Jalapeño Popper Cheesy Chicken Enchiladas with Creamy Sauce
Ingredients You’ll Need
For the Filling:
1 lb cooked shredded chicken (rotisserie or grilled works great)
½ cup cream cheese , softened
½ cup shredded cheddar cheese
4–6 jalapeños , diced (seeds removed for less heat)
4 strips cooked bacon , crumbled
2 cloves garlic , minced
1 teaspoon onion powder
1 teaspoon smoked paprika
Salt and pepper to taste
For the Creamy Sauce:
½ cup sour cream
½ cup mayonnaise
¼ cup milk (whole milk recommended)
½ cup shredded cheddar cheese
1 tablespoon butter
1 teaspoon garlic powder
1 teaspoon dried dill (or 1 tbsp fresh)
Salt and pepper to taste
For Assembly:
8–10 flour tortillas (8-inch), warmed
1 cup shredded Mexican blend cheese (for topping)

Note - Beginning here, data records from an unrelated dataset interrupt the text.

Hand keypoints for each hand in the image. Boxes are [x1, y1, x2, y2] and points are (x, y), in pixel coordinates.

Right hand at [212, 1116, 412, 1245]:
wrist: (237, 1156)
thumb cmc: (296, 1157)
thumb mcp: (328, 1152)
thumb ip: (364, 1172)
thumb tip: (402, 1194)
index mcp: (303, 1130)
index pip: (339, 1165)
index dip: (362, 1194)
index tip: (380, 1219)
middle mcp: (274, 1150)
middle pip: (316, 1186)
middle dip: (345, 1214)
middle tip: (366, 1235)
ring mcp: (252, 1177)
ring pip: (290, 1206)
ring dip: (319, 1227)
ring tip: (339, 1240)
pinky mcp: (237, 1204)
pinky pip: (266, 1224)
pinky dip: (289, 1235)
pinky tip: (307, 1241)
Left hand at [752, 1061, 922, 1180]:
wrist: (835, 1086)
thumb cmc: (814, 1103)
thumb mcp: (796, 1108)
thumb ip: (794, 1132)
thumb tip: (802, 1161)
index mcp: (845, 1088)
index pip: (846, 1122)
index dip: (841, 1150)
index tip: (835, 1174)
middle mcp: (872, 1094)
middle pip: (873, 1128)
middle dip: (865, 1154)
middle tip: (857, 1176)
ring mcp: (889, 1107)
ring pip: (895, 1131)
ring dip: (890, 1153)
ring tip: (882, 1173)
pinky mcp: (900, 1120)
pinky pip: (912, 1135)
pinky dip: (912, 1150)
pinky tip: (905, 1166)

Optional toppings : Chopped green onions, extra jalapeños, crushed tortilla chips, or bacon bits
Step-by-Step Instructions
Step 1: Prep the Filling
In a mixing bowl, combine the shredded chicken , cream cheese , cheddar cheese , diced jalapeños , crumbled bacon , minced garlic , onion powder , smoked paprika , salt , and pepper . Mix until everything is well combined and the chicken is evenly coated in the cheesy, spicy mixture.
Step 2: Make the Creamy Sauce
In a small saucepan over medium heat, melt the butter . Whisk in the sour cream , mayonnaise , milk , garlic powder , dill , salt , and pepper . Cook for 2–3 minutes, stirring constantly, until warm and slightly thickened. Set aside.
Step 3: Warm the Tortillas
Heat the tortillas in a microwave or skillet to make them pliable. This prevents them from cracking when rolled.
Step 4: Assemble the Enchiladas
Spread a thin layer of the creamy sauce in the bottom of a 9x13-inch baking dish.
Place a few tablespoons of the chicken filling in the center of each tortilla.
Roll up the tortillas tightly and place them seam-side down in the dish.
Pour the remaining creamy sauce over the rolled enchiladas.
Sprinkle Mexican blend cheese generously over the top.
Step 5: Bake to Perfection
Preheat your oven to 350°F (175°C) .
Cover the dish with foil and bake for 20 minutes .
Remove the foil and bake for an additional 10–15 minutes until the cheese is bubbly and golden.
Let rest for 5 minutes before serving.
Step 6: Garnish and Serve
Top with crushed tortilla chips , chopped green onions , or extra crumbled bacon . Serve hot with a side of guacamole, salsa, or a simple garden salad.